Schweren continues: ‘Without exception, they have been hospitalised. Almost all of them also had compulsory admissions and crisis admissions. So those are intense stories.’

Previously labelled ‘out of treatment’

The difference between the number of young women and young men who report to the Euthanasia Expertise Centre is striking.

According to Schweren, this is partly explained by the fact that women seek help more often and earlier than men. As a result, they are more likely to be known to the mental health services, and are also more likely to be labelled ‘out of treatment’.

‘Confronting conclusion’

‘Young men often enter care a bit later and maybe talk less about their problems. Then you are not out of treatment before the age of 24,’ says the researcher.

There is also another, confronting conclusion to be drawn, according to Schweren: ‘We observe that there is a group of women we cannot help, not in the mental health system, not outside the mental health system, not as a society.’ These women see no other way out than euthanasia.

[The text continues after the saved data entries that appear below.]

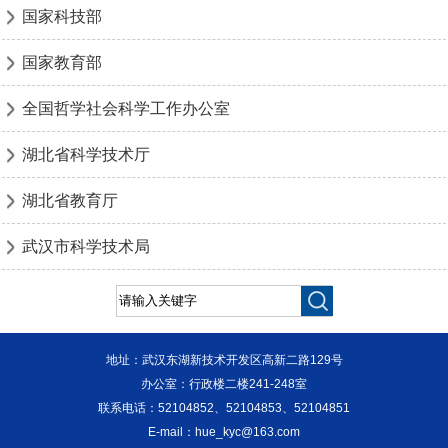
国家科技部
国家教育部
全国哲学社会科学工作办公室
湖北省科学技术厅
湖北省教育厅
武汉市科学技术局
地址：武汉东湖新技术开发区高新二路129号
办公室：行政楼二楼241-248室
联系电话：52104852、52104853、52104851
E-mail：hue_kyc@163.com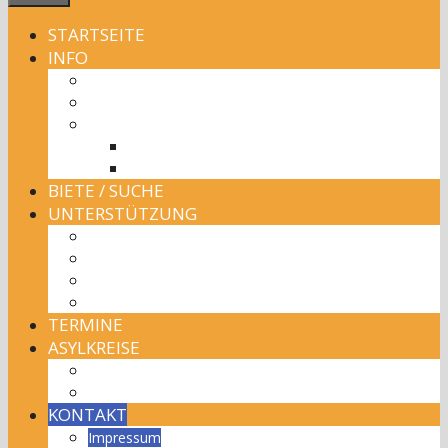
STARTSEITE
INFO
NETZWERK ASYL
Aktuell
Mediathek
Bildergalerien
Videos
BIETE / SUCHE
UNTERSTÜTZUNG
Beratungsstellen
Tafeln
Baby-Kleider-Korb
Medizinische Hilfe
TERMINE
ASYLKREISE
Hauptseite
Übersichtskarte
KONTAKT
Impressum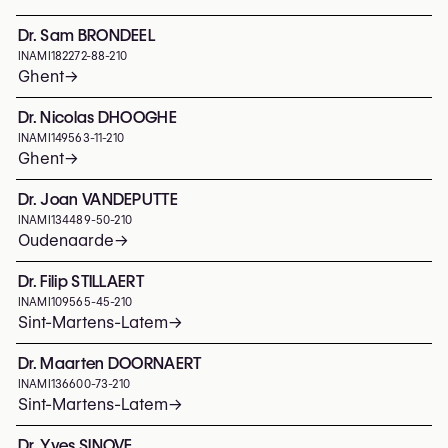
Dr. Sam BRONDEEL
INAMI
182272-88-210
Ghent
→
Dr. Nicolas DHOOGHE
INAMI
149563-11-210
Ghent
→
Dr. Joan VANDEPUTTE
INAMI
134489-50-210
Oudenaarde
→
Dr. Filip STILLAERT
INAMI
109565-45-210
Sint-Martens-Latem
→
Dr. Maarten DOORNAERT
INAMI
136600-73-210
Sint-Martens-Latem
→
Dr. Yves SINOVE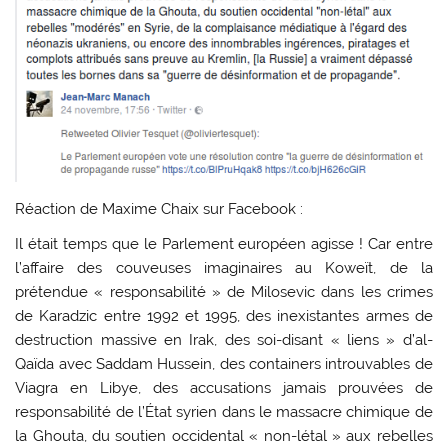
Réaction de Maxime Chaix sur Facebook :
Il était temps que le Parlement européen agisse ! Car entre
l’affaire des couveuses imaginaires au Koweït, de la
prétendue « responsabilité » de Milosevic dans les crimes
de Karadzic entre 1992 et 1995, des inexistantes armes de
destruction massive en Irak, des soi-disant « liens » d’al-
Qaïda avec Saddam Hussein, des containers introuvables de
Viagra en Libye, des accusations jamais prouvées de
responsabilité de l’État syrien dans le massacre chimique de
la Ghouta, du soutien occidental « non-létal » aux rebelles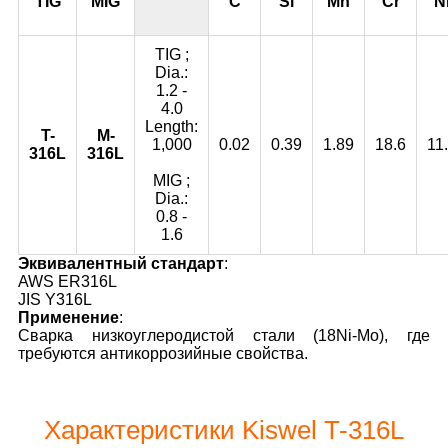
TIG
MIG
C
Si
Mn
Cr
N
TIG ;
Dia.:
1.2 -
4.0
Length:
T-
M-
1,000
0.02
0.39
1.89
18.6
11
316L
316L
MIG ;
Dia.:
0.8 -
1.6
Эквивалентный стандарт
:
AWS ER316L
JIS Y316L
Применение
:
Сварка низкоуглеродистой стали (18Ni-Mo), где
требуются антикоррозийные свойства.
Характеристики Kiswel T-316L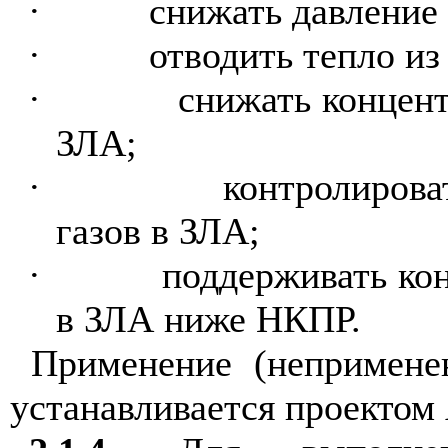
·
снижать давление
·
отводить тепло из
·
снижать концен
ЗЛА;
·
контролирова
газов в ЗЛА;
·
поддерживать ко
в ЗЛА ниже НКПР.
Применение (непримене
устанавливается проектом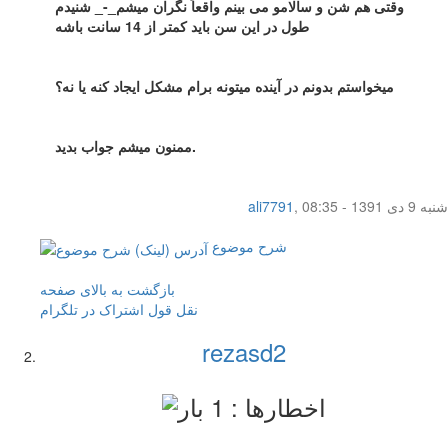
وقتی هم شن و سالامو می بینم واقعاً نگران میشم_-_ شنیدم
طول در این سن باید کمتر از 14 سانت باشه
میخواستم بدونم در آینده میتونه برام مشکل ایجاد کنه یا نه؟
ممنون میشم جواب بدید.
شنبه 9 دی 1391 - 08:35
,
ali7791
شرح موضوع
بازگشت به بالای صفحه
نقل قول
اشتراک در تلگرام
rezasd2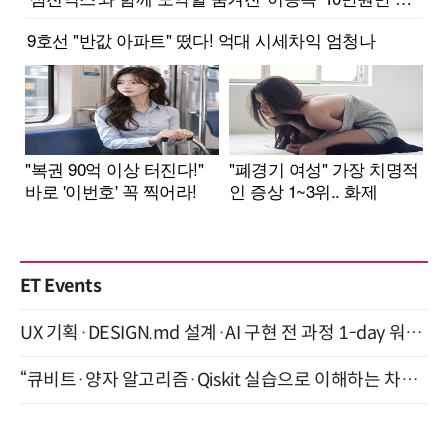
ET Events
UX 기획·DESIGN.md 설계·AI 구현 전 과정 1-day 워크숍 with Claude Code·Codex 9월 15일 개최
“큐비트·양자 알고리즘·Qiskit 실습으로 이해하는 차세대 컴퓨팅” (8/28)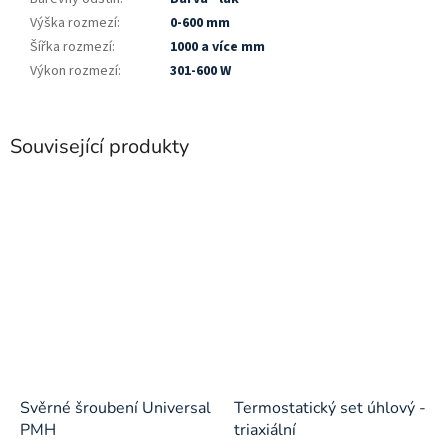
Výška rozmezí
:
0-600 mm
Šířka rozmezí
:
1000 a více mm
Výkon rozmezí
:
301-600 W
Související produkty
Svěrné šroubení Universal
Termostatický set úhlový -
PMH
triaxiální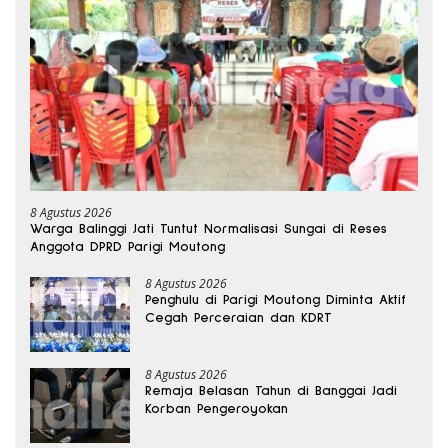
8 Agustus 2026
Warga Balinggi Jati Tuntut Normalisasi Sungai di Reses
Anggota DPRD Parigi Moutong
8 Agustus 2026
Penghulu di Parigi Moutong Diminta Aktif
Cegah Perceraian dan KDRT
8 Agustus 2026
Remaja Belasan Tahun di Banggai Jadi
Korban Pengeroyokan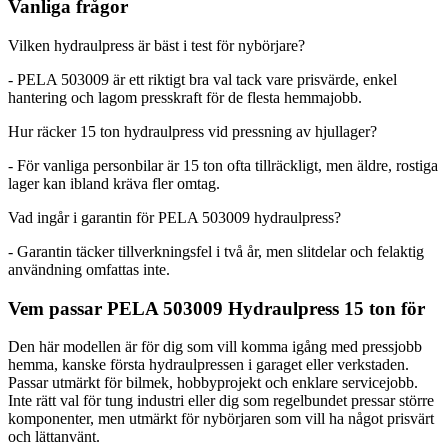
Vanliga frågor
Vilken hydraulpress är bäst i test för nybörjare?
- PELA 503009 är ett riktigt bra val tack vare prisvärde, enkel
hantering och lagom presskraft för de flesta hemmajobb.
Hur räcker 15 ton hydraulpress vid pressning av hjullager?
- För vanliga personbilar är 15 ton ofta tillräckligt, men äldre, rostiga
lager kan ibland kräva fler omtag.
Vad ingår i garantin för PELA 503009 hydraulpress?
- Garantin täcker tillverkningsfel i två år, men slitdelar och felaktig
användning omfattas inte.
Vem passar PELA 503009 Hydraulpress 15 ton för
Den här modellen är för dig som vill komma igång med pressjobb
hemma, kanske första hydraulpressen i garaget eller verkstaden.
Passar utmärkt för bilmek, hobbyprojekt och enklare servicejobb.
Inte rätt val för tung industri eller dig som regelbundet pressar större
komponenter, men utmärkt för nybörjaren som vill ha något prisvärt
och lättanvänt.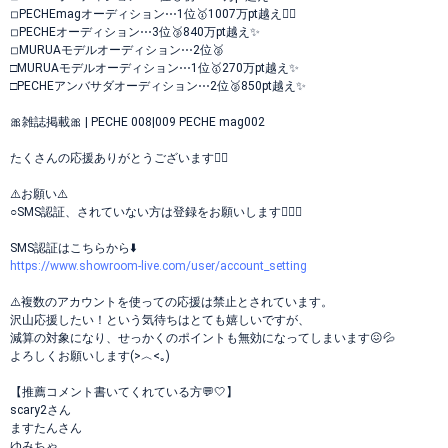
◽︎PECHEmagオーディション⋯1位🥇1007万pt越え❤️‍🔥
◽︎PECHEオーディション⋯3位🥉840万pt越え✨️
◽︎MURUAモデルオーディション⋯2位🥈
□MURUAモデルオーディション⋯1位🥇270万pt越え✨️
□PECHEアンバサダオーディション⋯2位🥈850pt越え✨️
🎀雑誌掲載🎀 | PECHE 008|009 PECHE mag002
たくさんの応援ありがとうございます❤️‍🔥
⚠️お願い⚠️
○SMS認証、されていない方は登録をお願いします🙇🏻‍♀️
SMS認証はこちらから⬇️
https://www.showroom-live.com/user/account_setting
⚠️複数のアカウントを使っての応援は禁止とされています。
沢山応援したい！という気待ちはとても嬉しいですが、
減算の対象になり、せっかくのポイントも無効になってしまいます😖💦
よろしくお願いします(>︿<｡)
【推薦コメント書いてくれている方💬🤍】
scary2さん
ますたんさん
ゆみちゃ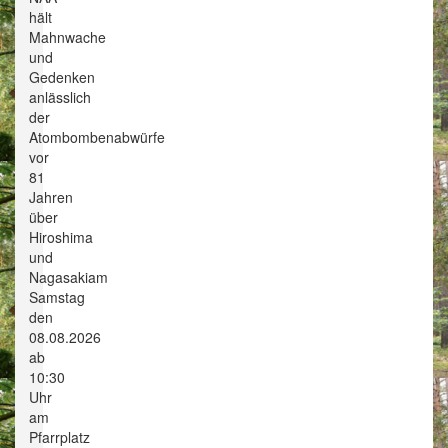
hält
Mahnwache
und
Gedenken
anlässlich
der
Atombombenabwürfe
vor
81
Jahren
über
Hiroshima
und
Nagasakiam
Samstag
den
08.08.2026
ab
10:30
Uhr
am
Pfarrplatz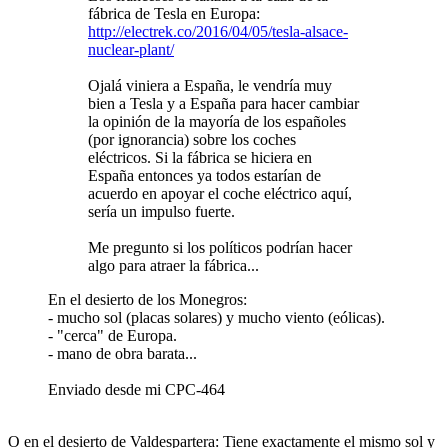
fábrica de Tesla en Europa:
http://electrek.co/2016/04/05/tesla-alsace-
nuclear-plant/
Ojalá viniera a España, le vendría muy
bien a Tesla y a España para hacer cambiar
la opinión de la mayoría de los españoles
(por ignorancia) sobre los coches
eléctricos. Si la fábrica se hiciera en
España entonces ya todos estarían de
acuerdo en apoyar el coche eléctrico aquí,
sería un impulso fuerte.
Me pregunto si los políticos podrían hacer
algo para atraer la fábrica...
En el desierto de los Monegros:
- mucho sol (placas solares) y mucho viento (eólicas).
- "cerca" de Europa.
- mano de obra barata...
Enviado desde mi CPC-464
O en el desierto de Valdespartera: Tiene exactamente el mismo sol y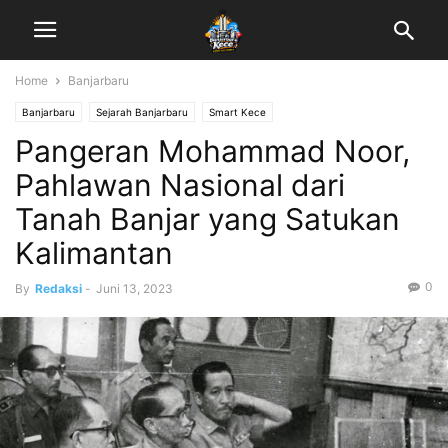
Home
Banjarbaru
Banjarbaru
Sejarah Banjarbaru
Smart Kece
Pangeran Mohammad Noor,
Pahlawan Nasional dari
Tanah Banjar yang Satukan
Kalimantan
0
By
Redaksi
-
Juni 13, 2023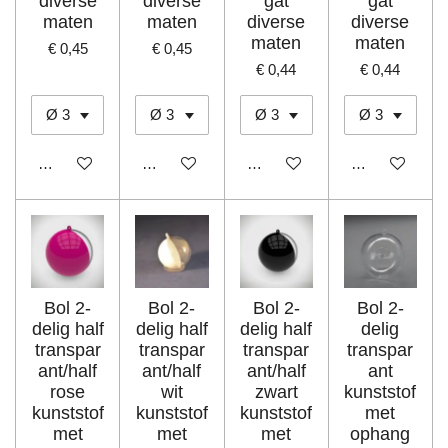
diverse
diverse
gat
gat
maten
maten
diverse
diverse
maten
maten
€ 0,45
€ 0,45
€ 0,44
€ 0,44
In winkelwagen
In winkelwagen
In winkelwagen
In winkelwage
Bol 2-
Bol 2-
Bol 2-
Bol 2-
delig half
delig half
delig half
delig
transpar
transpar
transpar
transpar
ant/half
ant/half
ant/half
ant
rose
wit
zwart
kunststof
kunststof
kunststof
kunststof
met
met
met
met
ophang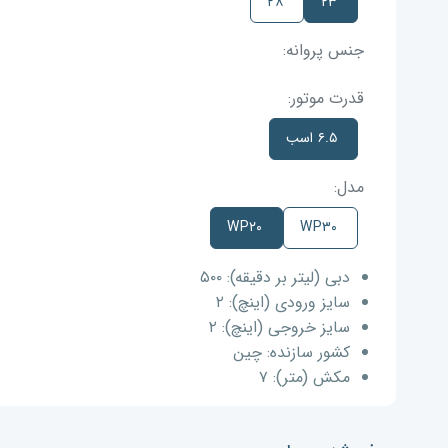
۲۸
۲۳
جنس پروانه:
قدرت موتور:
۶.۵ اسب
مدل:
WP۲۰
WP۳۰
دبی (لیتر بر دقیقه):
۵۰۰
سایز ورودی (اینچ):
۲
سایز خروجی (اینچ):
۲
کشور سازنده:
چین
مکش (متر):
۷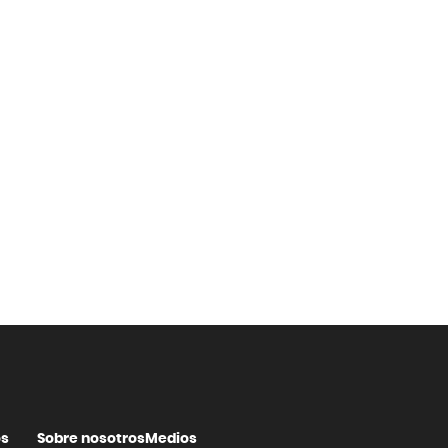
os
Sobre nosotros
Medios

‘I’m not going to do it anyway’

Yet few cases actually come to euthanasia. In fact, half of young people withdraw the request again. Sometimes at the very beginning of the process, sometimes at a later stage. ‘It also happens that people who get the call that it’s their turn say: ‘Oh, was I still on the waiting list? But I’m doing really well now. Take me off,‘’ Schweren says.

‘There are also people who have already gone through a whole process with the team of psychiatrists and nurses at the centre of expertise, and who, as a result, think: ‘I’m not going to do it after all.’ Who change their minds.’

‘Talking about it gives relief’

Schweren suspects this has to do with the fact that talking about a death wish can already give a lot of relief. ‘There is a huge need among young people who have a death wish to talk about it,’ he says.

‘Often they don’t succeed, it is difficult to discuss it with their own practitioners or they can’t get out of it. And they feel they have nowhere else to turn but to the Euthanasia Expertise Centre.’

Many requests rejected

Many requests are also rejected by the expertise centre, Schweren says.

‘Almost always this is because there are still possibilities for alternative treatment. Or because the doctor still sees hope. Or sees something that can still be tried. There are very few cases of young people where nothing more is really possible.’

This study looked at euthanasia requests between 2012 and 2021, since which time the Expertise Centre has seen an increase in requests by young people due to psychological suffering.